The findings also support the growing view that tenecteplase is a strong thrombolytic candidate for acute ischemic stroke, especially in systems where rapid workflow and single-bolus administration are valuable. Tenecteplase can be delivered more simply than alteplase, which requires a bolus followed by an infusion. In real-world stroke care, this simplicity may reduce treatment delays and logistics burden.
That said, this trial compared tenecteplase with low-dose alteplase, not with the standard alteplase dose used in many non-Asian regions. Also, the absolute reperfusion rates were relatively low overall, so the results should be interpreted in the context of a population already going on to thrombectomy. The study was designed to test superiority for a specific early imaging outcome, and although the direction of the functional outcome data was favorable, the trial was not powered to prove a definitive difference in long-term disability or mortality.
Practical Implications
For stroke teams, this trial adds important evidence that tenecteplase at 0.25 mg/kg may be an effective pre-thrombectomy thrombolytic option. If confirmed and incorporated into guidelines, it could influence how hospitals manage large-vessel-occlusion stroke, particularly in countries where low-dose alteplase remains standard.

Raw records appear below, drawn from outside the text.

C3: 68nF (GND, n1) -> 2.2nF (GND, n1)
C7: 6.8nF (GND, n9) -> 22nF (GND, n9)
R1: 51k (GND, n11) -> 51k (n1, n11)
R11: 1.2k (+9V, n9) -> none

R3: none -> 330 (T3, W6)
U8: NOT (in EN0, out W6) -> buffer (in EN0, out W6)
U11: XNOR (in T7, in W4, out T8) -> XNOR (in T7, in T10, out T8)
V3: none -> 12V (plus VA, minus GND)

The results may be especially relevant for emergency departments, interventional neuroradiology teams, and stroke units that need a treatment that is fast, reliable, and easy to administer. Tenecteplase’s single-bolus dosing may help streamline care, which matters because “time is brain” in ischemic stroke.
Patients and families should still understand that thrombolysis is only one part of stroke treatment. Rapid recognition of stroke symptoms, immediate hospital evaluation, brain imaging, and timely access to thrombectomy remain essential. The choice of thrombolytic drug depends on local approvals, institutional protocols, contraindications, and expert clinical judgment.
Limitations
Like any clinical trial, this study has limitations. It was open-label, meaning clinicians knew which drug was being used, although the primary angiographic outcome is relatively objective. The trial was conducted in Japan, so results may not fully generalize to other health systems or populations. The comparison was against low-dose alteplase, which is appropriate for the study setting but different from the alteplase dose used in many other regions.

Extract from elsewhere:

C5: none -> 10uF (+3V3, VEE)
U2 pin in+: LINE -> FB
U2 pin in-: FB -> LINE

The sample size was modest, and the study was not designed to definitively settle all questions about longer-term functional benefit or rare safety events. Additional studies in diverse populations will help clarify whether these findings should change routine care more broadly.
Conclusion
In this randomized clinical trial, standard-dose tenecteplase at 0.25 mg/kg produced higher early substantial reperfusion than low-dose alteplase at 0.6 mg/kg in patients with large-vessel-occlusion acute ischemic stroke scheduled for mechanical thrombectomy. Functional and safety outcomes were similar between groups, making tenecteplase a promising thrombolytic option in regions where low-dose alteplase is currently standard. The study provides meaningful evidence supporting the potential role of tenecteplase in modern stroke care.